• **Task statement**
Below are some entries. Copy each line in them that holds "battery".

Saved data entries
* * * * * * * * *

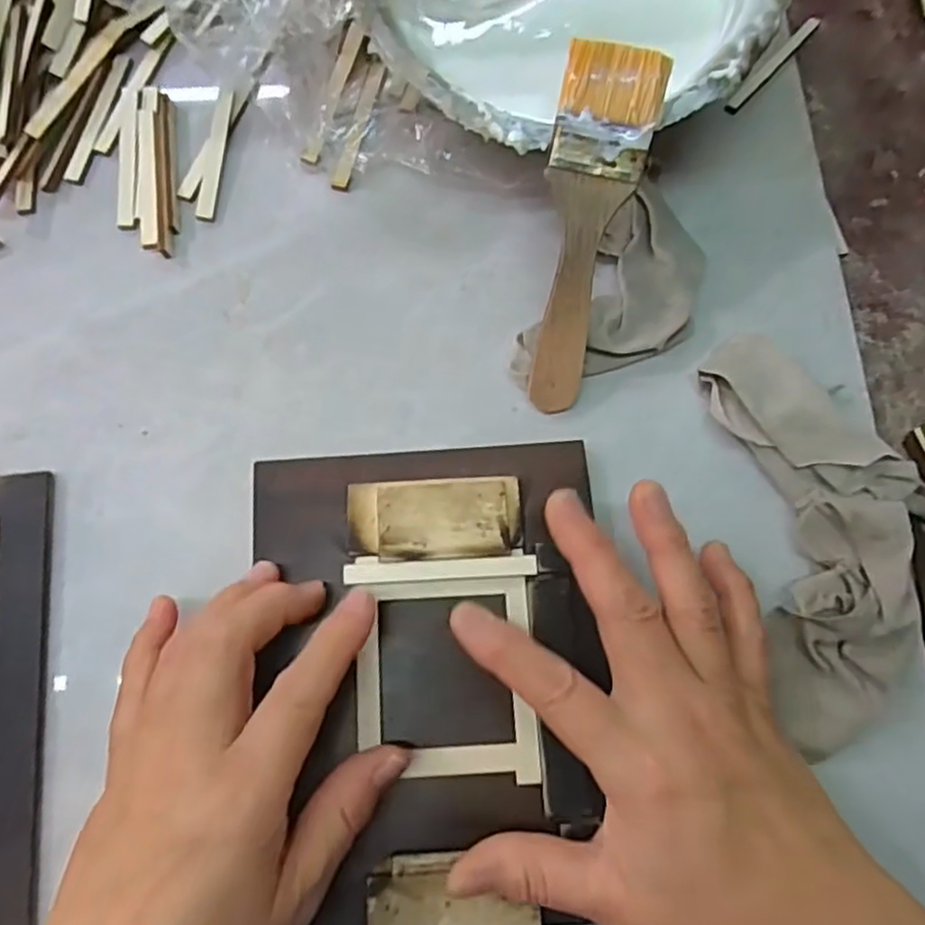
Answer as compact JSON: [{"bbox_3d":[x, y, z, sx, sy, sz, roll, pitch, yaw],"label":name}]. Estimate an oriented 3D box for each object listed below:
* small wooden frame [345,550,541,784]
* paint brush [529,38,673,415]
[{"bbox_3d":[-0.008,0.081,0.279,0.076,0.009,0.086,0,75,-1],"label":"small wooden frame"},{"bbox_3d":[0.053,-0.097,0.302,0.041,0.008,0.151,10,105,2],"label":"paint brush"}]

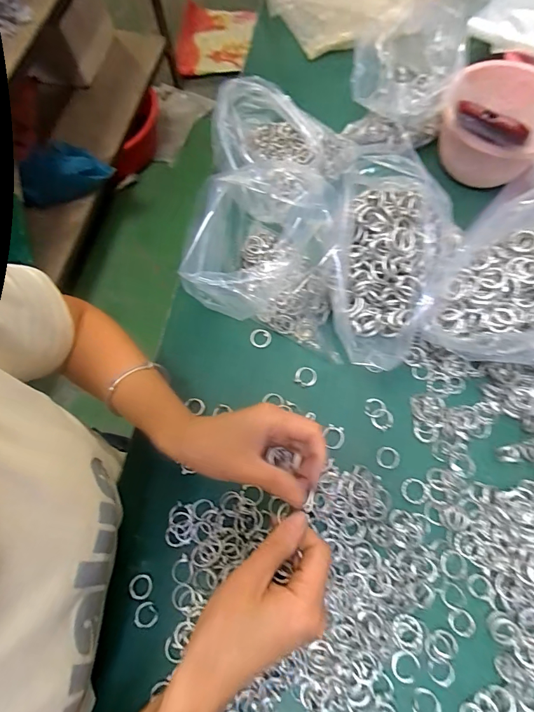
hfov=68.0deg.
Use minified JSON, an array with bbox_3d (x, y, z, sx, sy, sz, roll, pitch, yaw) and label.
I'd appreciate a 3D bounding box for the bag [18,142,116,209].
[{"bbox_3d":[-0.591,-0.546,1.168,0.265,0.097,0.147,-9,70,0],"label":"bag"}]

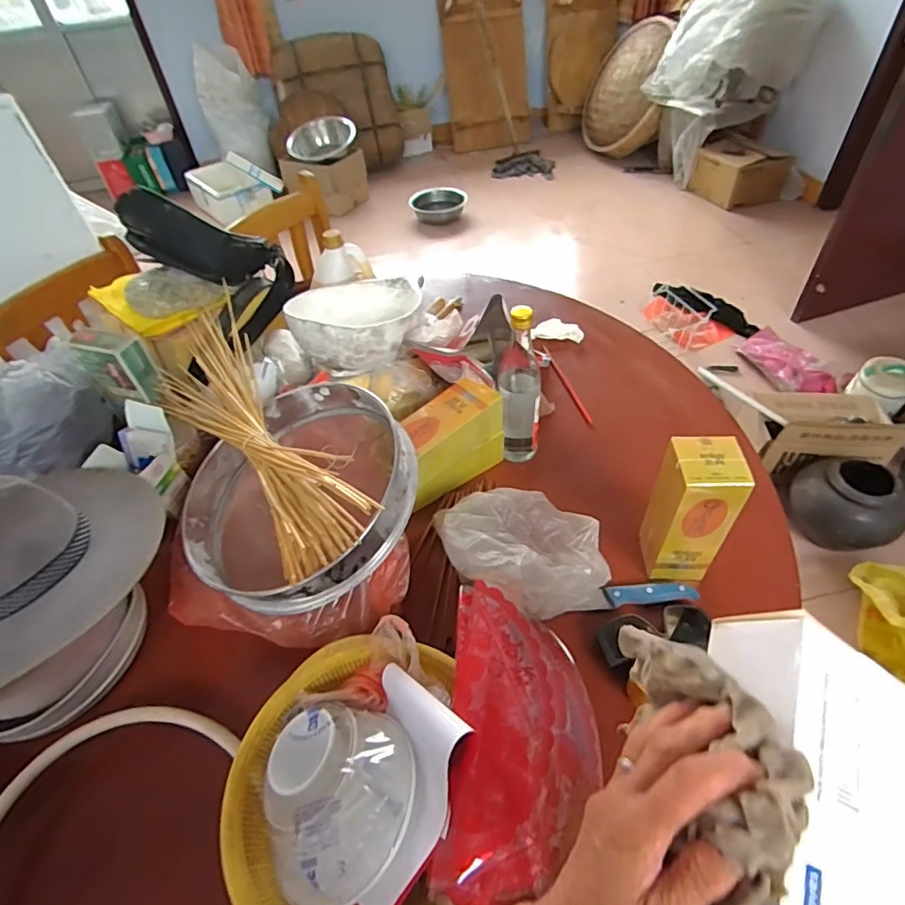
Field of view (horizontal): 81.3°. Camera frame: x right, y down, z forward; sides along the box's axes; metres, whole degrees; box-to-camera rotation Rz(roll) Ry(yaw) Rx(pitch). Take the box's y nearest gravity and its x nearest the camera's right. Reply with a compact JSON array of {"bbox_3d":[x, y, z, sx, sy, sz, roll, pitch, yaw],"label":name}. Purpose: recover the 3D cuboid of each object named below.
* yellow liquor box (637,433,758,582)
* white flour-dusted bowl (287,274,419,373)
[{"bbox_3d":[0.291,0.076,0.652,0.078,0.206,0.073,-2,48,3],"label":"yellow liquor box"},{"bbox_3d":[-0.163,-0.232,0.887,0.213,0.081,0.232,-5,47,1],"label":"white flour-dusted bowl"}]

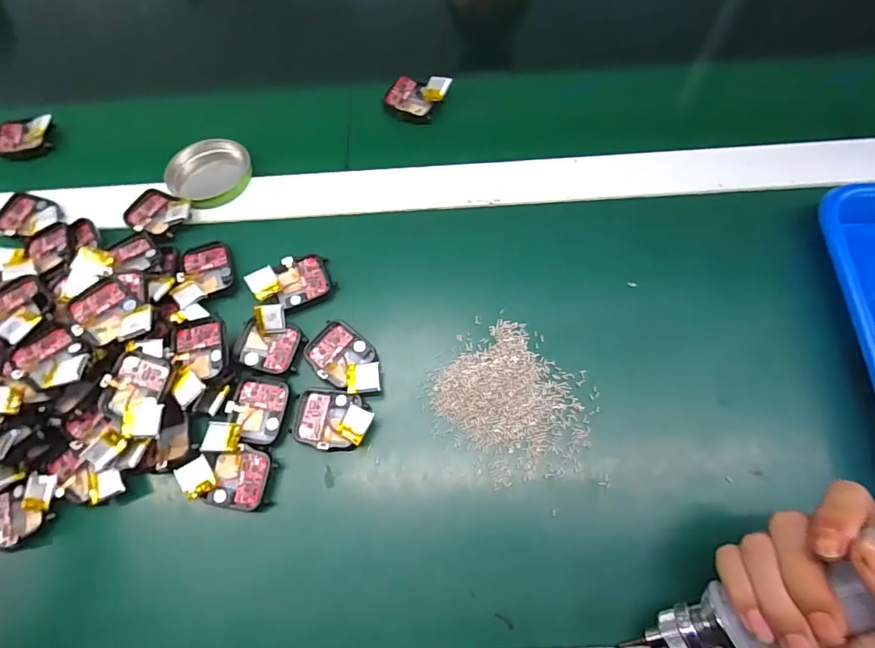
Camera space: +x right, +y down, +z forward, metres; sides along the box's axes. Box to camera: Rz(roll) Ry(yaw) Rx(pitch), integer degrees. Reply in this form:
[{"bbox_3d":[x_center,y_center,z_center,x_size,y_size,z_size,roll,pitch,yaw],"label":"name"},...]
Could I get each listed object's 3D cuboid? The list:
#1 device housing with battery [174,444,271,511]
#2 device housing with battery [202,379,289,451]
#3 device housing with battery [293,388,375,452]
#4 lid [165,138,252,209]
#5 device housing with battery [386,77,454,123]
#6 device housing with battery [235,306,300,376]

* * * * * * * * *

• **Answer**
#1 device housing with battery [174,444,271,511]
#2 device housing with battery [202,379,289,451]
#3 device housing with battery [293,388,375,452]
#5 device housing with battery [386,77,454,123]
#6 device housing with battery [235,306,300,376]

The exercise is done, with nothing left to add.